Friday, March 21, 2014

the waiting game.

I'm late.

Only a few days. And I'm not surprised, either. The last time I quit taking the pill a few months ago (I was allergic to the brand) I didnt have a period for 6 weeks. I've been experiencing horrible mood swings this week also. My poor husband. It's not my fault. My body is all outta whack. I've been waking up to cramps, no bleeding. I feel super RAWR! for no apparent reason. I've been battling a headache for the last 2 days (hopefully not catching a cold, everyone around me has been sick -my husband has strep throat and my training lady at the beginning of this week had a cold). I am a little stressed out with job training and weird hours this week. I come home a little bit frazzled, but I dont think it's from work. Just the general disarray my house has been in since I've worked a full week. I dont like feeling like I cant control my emotions. Hormones suck.

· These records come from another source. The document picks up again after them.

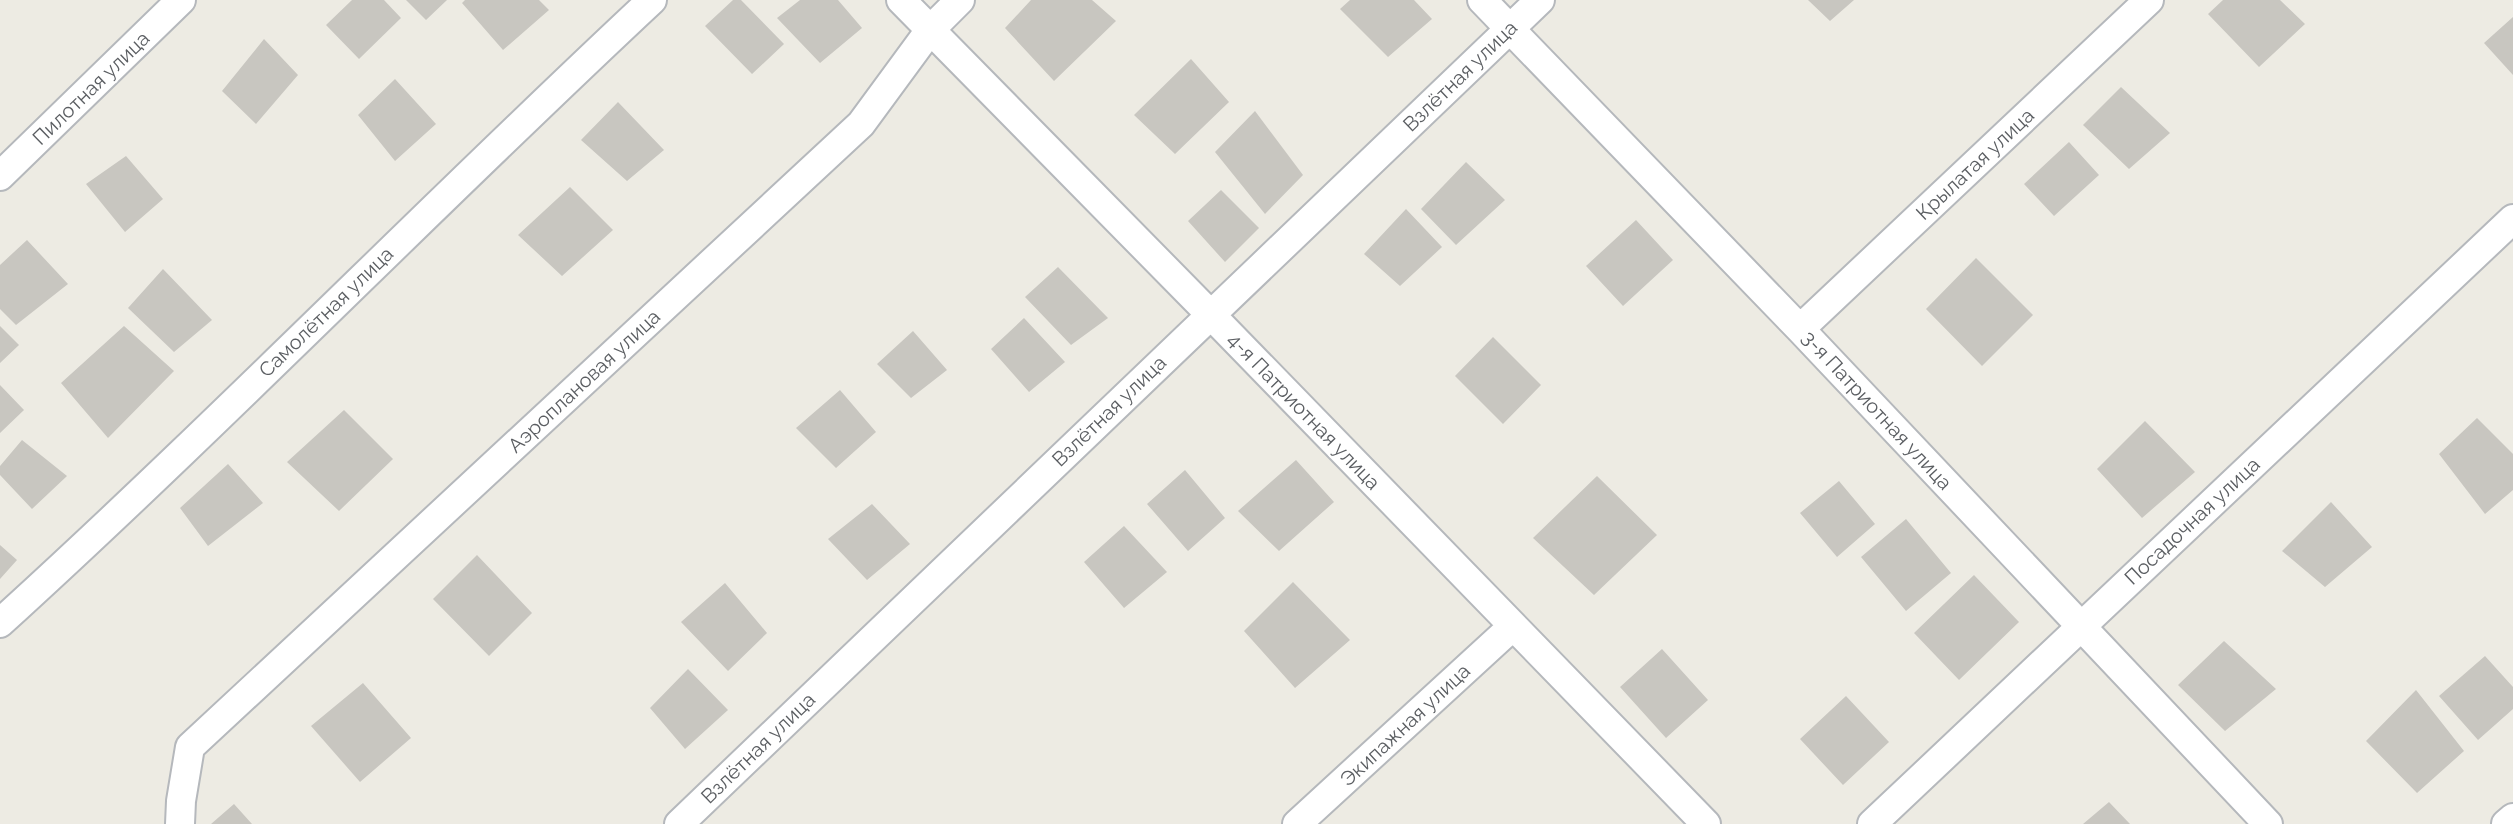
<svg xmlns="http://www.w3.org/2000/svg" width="2513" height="824" viewBox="0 0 2513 824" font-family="Raleway,sans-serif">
<rect width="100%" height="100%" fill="#edebe3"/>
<path fill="#c8c6c0" d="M352 0H384L401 18 359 59 326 25Z
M406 0H447L426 20Z
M465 0H539L549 10 503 50 462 3Z
M733 0H741L784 44 752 74 705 26Z
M800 0H838L862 28 820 63 777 18Z
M1031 0H1092L1116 21 1054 81 1005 28Z
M1350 0H1414L1432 19 1388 57 1340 9Z
M1808 0H1854L1830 21Z
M2223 0H2280L2305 24 2259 67 2208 14Z
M2513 17V75L2484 43Z
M264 39 298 75 256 124 222 91Z
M1191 59 1229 102 1175 154 1134 115Z
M395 79 436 124 395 161 358 115Z
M2121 87 2170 133 2129 169 2083 125Z
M618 102 664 150 627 181 581 140Z
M1255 111 1303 175 1265 214 1215 152Z
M2069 142 2099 175 2054 216 2024 184Z
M126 156 163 199 125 232 86 184Z
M1466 162 1505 200 1456 245 1421 209Z
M570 187 613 230 562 276 518 235Z
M1221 190 1259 228 1225 262 1188 221Z
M1406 209 1442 247 1400 286 1364 254Z
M1636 220 1673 260 1623 306 1586 266Z
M27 240 68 284 16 325 0 309V265Z
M1976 258 2033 315 1982 366 1926 309Z
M1058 267 1108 318 1071 345 1025 297Z
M163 269 212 320 174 352 128 308Z
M1024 318 1065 362 1029 392 991 349Z
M0 326 19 345 0 363Z
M124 326 174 371 108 438 61 383Z
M913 331 947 370 911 398 877 364Z
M1493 337 1541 385 1503 424 1455 376Z
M0 385 24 410 0 433Z
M840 390 876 432 836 468 796 428Z
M344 410 393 459 339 511 287 462Z
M2477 418 2513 454V490L2485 514 2439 454Z
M2145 421 2195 472 2142 518 2097 469Z
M22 440 67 476 32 509 0 475V466Z
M1296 460 1334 502 1279 551 1238 511Z
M228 464 263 503 208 546 180 508Z
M1185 470 1225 518 1188 551 1147 504Z
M1597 476 1657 535 1594 595 1533 538Z
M1839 481 1875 524 1837 557 1800 513Z
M2331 502 2372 547 2325 587 2282 551Z
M872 504 910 544 867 580 828 539Z
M1906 519 1951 573 1906 611 1861 557Z
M1124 526 1167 572 1124 608 1084 562Z
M0 545 17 560 0 579Z
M477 555 532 613 489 656 433 599Z
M1974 575 2019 622 1959 680 1914 633Z
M1293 582 1350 640 1295 688 1244 631Z
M725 583 767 633 728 671 681 622Z
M2224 641 2276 689 2225 731 2178 685Z
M1662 649 1708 700 1666 738 1620 687Z
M2485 656 2513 687V709L2478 740 2439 696Z
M688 669 728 710 685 749 650 708Z
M363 683 411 738 360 782 311 726Z
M2416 690 2464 751 2417 793 2366 741Z
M1846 696 1889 742 1843 785 1800 739Z
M2109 802 2130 824H2083Z
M234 804 252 824H211Z"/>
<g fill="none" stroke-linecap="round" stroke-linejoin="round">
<defs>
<path id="street" d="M901 0 1210 314 1706 824
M1482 0 1800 329 2268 824
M0 176 181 0
M1800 329 2149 0
M0 623C222 421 432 205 652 0
M180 824 181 801 190 747 861 124 930 30 960 0
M679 824 1540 0
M1297 824 1513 626
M1872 824 2513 219
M2506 824 2513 818"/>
</defs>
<use href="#street" stroke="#b5b8bc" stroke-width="32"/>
<use href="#street" stroke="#fff" stroke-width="28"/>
</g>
<g text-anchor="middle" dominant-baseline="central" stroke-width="4.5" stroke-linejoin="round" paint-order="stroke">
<g font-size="20" fill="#5b5e62" stroke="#fff">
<text transform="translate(1460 76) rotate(-44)">Взлётная улица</text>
<text transform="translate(91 88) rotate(-44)">Пилотная улица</text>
<text transform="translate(1975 164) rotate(-43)">Крылатая улица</text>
<text transform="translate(326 312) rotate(-44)">Самолётная улица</text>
<text transform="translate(584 381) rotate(-43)">Аэроплановая улица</text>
<text transform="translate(1877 410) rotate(47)">3-я Патриотная улица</text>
<text transform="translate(1109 411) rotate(-44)">Взлётная улица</text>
<text transform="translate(1304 411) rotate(46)">4-я Патриотная улица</text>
<text transform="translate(2192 521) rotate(-43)">Посадочная улица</text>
<text transform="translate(1405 725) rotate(-43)">Экипажная улица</text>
<text transform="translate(758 748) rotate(-44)">Взлётная улица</text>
</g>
</g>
</svg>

I've got my Lysteda prescription filled. Ouch. There goes $65. Thinking about looking into some alternative herbal supplements or medicines to take instead. Still doing research. Luckily, I have a sister in law who works at a local whole foods store. She's gonna look into some things for me.

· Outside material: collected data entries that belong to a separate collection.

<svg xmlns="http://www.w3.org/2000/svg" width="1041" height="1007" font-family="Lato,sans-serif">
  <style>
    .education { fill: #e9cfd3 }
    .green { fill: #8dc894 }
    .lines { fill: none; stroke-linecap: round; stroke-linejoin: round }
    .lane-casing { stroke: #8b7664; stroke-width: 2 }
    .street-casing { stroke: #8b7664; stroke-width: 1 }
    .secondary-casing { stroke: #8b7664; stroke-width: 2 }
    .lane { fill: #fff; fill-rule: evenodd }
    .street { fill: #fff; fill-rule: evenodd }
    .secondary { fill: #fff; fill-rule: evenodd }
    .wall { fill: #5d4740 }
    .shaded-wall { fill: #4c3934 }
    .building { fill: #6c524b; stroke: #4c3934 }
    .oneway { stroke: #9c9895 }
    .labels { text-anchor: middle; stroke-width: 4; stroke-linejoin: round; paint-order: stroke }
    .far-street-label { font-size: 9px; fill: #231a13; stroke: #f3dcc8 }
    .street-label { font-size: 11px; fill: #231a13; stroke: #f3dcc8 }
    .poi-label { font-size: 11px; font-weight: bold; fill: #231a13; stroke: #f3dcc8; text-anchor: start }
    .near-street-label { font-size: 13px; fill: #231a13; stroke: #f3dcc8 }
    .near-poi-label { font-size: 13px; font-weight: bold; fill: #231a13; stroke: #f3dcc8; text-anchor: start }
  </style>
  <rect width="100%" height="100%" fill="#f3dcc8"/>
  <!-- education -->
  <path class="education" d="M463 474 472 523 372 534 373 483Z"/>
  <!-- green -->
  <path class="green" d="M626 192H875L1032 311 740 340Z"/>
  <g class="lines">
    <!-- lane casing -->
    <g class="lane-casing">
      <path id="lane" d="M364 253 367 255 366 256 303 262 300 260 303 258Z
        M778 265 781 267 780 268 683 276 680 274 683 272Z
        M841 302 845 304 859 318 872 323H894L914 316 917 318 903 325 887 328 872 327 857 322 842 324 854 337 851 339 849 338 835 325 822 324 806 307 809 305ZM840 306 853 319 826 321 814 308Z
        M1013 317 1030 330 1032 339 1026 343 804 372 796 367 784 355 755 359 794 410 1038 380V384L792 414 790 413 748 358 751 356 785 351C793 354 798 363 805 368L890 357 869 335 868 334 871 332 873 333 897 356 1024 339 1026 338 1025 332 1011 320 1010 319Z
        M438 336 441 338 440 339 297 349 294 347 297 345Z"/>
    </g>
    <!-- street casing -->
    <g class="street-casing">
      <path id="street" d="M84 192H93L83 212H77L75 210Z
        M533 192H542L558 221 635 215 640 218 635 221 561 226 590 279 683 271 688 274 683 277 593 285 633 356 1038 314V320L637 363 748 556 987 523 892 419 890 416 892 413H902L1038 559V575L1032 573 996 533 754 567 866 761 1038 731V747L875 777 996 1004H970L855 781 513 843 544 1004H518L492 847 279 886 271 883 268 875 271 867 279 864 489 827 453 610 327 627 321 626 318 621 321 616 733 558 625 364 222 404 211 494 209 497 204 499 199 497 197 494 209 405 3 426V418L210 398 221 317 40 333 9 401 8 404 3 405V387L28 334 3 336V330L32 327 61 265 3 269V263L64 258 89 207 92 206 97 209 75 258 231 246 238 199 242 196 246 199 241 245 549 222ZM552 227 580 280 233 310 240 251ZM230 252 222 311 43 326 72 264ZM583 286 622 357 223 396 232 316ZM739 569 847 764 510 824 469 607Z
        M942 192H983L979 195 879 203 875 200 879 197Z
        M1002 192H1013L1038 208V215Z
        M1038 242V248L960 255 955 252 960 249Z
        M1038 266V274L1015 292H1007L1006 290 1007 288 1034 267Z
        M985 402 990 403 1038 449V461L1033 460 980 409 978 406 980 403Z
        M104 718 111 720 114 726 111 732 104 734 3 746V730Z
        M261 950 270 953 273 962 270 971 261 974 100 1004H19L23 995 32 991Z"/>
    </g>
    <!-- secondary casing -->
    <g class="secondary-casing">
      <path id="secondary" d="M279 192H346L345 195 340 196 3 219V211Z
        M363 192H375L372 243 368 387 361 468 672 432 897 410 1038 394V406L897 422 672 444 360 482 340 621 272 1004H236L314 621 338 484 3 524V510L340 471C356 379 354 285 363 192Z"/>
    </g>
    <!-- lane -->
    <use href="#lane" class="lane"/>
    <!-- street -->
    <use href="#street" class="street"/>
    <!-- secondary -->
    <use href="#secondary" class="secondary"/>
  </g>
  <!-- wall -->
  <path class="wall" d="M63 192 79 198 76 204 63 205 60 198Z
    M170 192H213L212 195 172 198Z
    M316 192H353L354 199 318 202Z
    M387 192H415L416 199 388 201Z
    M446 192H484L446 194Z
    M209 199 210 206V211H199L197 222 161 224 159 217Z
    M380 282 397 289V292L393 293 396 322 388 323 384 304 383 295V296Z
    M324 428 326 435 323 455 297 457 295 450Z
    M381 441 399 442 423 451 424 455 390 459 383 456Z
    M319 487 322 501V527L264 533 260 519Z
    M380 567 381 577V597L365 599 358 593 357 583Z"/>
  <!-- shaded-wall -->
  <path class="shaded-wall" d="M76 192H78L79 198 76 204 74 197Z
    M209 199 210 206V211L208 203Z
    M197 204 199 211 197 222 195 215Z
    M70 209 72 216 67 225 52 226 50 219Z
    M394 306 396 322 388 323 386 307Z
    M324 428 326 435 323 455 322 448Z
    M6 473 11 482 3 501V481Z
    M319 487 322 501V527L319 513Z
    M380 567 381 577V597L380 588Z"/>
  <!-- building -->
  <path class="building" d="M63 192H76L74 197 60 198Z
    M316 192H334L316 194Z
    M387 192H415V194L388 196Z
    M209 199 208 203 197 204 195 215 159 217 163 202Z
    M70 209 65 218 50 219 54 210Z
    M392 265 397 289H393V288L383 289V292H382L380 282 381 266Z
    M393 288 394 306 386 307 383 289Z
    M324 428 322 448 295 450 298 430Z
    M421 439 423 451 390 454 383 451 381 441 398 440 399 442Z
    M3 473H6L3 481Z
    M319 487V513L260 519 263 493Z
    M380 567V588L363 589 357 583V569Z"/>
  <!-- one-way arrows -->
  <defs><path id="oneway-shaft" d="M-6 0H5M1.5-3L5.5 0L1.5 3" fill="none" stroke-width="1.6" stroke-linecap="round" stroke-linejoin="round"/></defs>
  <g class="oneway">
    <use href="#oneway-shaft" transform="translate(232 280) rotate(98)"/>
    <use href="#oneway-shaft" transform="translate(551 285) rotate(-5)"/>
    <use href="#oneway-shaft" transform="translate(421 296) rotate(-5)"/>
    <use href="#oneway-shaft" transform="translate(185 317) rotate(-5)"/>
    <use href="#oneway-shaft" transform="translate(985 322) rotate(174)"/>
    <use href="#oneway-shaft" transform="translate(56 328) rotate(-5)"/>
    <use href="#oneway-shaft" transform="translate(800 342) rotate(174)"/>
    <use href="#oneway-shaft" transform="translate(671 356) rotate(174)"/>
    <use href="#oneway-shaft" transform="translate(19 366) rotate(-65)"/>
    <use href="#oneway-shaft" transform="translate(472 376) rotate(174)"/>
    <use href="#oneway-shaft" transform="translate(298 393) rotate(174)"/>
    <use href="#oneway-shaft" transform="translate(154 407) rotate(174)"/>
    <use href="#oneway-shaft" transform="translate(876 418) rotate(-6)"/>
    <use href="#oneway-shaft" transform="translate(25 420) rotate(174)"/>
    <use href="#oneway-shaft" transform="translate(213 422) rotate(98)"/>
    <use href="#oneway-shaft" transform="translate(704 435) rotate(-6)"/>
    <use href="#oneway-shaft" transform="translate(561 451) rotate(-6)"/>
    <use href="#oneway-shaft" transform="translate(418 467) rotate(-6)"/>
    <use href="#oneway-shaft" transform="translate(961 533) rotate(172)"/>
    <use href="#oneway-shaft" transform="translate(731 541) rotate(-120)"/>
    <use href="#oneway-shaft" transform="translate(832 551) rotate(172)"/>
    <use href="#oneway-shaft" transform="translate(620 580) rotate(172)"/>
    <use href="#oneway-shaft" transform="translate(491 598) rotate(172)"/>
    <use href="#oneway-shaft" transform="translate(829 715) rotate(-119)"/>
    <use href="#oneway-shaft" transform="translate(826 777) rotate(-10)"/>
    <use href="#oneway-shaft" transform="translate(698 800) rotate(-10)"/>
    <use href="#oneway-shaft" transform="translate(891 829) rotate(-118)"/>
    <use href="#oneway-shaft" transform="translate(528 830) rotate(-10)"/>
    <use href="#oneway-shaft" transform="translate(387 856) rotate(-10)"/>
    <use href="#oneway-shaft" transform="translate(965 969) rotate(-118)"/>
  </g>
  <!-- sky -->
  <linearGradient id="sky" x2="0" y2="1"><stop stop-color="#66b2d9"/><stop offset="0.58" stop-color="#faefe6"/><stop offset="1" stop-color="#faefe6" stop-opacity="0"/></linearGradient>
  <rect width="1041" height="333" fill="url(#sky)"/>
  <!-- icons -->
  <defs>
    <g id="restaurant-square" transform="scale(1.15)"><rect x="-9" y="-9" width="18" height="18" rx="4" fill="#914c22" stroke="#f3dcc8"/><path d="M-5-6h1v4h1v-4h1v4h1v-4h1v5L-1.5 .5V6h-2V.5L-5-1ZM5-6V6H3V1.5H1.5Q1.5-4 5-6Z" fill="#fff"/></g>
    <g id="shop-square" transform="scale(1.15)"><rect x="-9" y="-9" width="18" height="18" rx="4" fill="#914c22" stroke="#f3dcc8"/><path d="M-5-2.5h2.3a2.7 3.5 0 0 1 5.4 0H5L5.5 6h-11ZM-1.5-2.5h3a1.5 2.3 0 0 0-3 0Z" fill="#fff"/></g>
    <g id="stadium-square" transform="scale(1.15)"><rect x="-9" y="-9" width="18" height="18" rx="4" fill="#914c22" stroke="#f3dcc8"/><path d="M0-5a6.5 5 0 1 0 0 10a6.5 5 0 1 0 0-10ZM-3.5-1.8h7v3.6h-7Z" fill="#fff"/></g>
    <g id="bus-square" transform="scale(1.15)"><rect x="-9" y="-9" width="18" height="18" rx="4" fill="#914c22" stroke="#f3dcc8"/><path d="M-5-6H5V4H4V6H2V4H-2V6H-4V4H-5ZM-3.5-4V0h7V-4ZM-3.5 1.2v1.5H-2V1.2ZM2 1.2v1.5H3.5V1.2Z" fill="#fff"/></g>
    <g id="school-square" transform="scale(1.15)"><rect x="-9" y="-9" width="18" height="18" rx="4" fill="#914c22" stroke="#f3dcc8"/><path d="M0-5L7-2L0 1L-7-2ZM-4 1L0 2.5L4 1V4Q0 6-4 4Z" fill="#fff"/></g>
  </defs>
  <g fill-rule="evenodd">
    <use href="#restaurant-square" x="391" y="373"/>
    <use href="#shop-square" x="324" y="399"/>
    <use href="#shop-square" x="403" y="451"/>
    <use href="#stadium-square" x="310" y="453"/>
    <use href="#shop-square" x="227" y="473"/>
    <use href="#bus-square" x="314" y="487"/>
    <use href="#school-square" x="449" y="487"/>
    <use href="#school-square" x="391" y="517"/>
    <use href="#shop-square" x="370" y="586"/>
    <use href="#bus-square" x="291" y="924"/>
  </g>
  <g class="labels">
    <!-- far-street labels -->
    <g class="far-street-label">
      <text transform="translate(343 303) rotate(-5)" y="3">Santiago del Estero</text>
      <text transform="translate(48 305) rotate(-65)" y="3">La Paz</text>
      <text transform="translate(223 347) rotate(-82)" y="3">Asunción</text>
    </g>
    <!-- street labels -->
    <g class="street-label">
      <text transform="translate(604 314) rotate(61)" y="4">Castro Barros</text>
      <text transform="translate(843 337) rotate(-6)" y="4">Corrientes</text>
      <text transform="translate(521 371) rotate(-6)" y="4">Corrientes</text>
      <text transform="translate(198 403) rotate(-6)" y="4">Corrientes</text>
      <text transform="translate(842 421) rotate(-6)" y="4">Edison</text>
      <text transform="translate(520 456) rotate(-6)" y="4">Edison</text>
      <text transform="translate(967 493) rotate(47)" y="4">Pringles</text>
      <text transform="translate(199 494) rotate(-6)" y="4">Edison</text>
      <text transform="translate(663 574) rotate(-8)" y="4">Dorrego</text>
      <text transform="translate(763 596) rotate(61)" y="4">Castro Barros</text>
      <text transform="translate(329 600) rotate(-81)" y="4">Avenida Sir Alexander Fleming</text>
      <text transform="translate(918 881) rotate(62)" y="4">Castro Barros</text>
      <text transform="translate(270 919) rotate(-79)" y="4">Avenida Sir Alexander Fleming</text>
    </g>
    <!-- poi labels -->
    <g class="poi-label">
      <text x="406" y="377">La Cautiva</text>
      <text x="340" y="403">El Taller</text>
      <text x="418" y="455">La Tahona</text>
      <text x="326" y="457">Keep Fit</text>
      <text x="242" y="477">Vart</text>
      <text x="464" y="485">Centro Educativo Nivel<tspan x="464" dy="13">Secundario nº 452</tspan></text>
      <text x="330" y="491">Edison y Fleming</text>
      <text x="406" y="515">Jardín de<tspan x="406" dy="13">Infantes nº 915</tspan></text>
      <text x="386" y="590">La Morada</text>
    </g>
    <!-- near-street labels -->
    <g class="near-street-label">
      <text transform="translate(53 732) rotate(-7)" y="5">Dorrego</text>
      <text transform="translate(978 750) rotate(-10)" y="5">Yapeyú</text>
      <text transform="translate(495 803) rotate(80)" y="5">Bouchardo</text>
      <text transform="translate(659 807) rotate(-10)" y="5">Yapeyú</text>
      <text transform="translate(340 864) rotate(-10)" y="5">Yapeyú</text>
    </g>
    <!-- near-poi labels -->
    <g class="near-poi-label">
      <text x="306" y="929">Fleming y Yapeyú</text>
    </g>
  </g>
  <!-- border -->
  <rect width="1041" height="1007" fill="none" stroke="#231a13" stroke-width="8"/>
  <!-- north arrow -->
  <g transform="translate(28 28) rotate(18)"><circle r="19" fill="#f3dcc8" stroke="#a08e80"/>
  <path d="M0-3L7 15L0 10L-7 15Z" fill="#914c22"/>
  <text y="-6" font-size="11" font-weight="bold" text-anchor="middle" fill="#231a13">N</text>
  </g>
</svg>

So here I am. Waiting for the day I start my period.

Or not?

Forgot to get some pregnancy tests the last time I was at the dollar store. Dollar store pregnancy tests?  Um, yeah. They work just as good, and you're only out a buck!

I hate waiting. I hate the anxiety and anticipation. I hate feeling that in a few days I'll be disappointed and in tears.

I'm trying really hard to trust that this is just what God has for me at the moment. His power is made perfect in my weakness.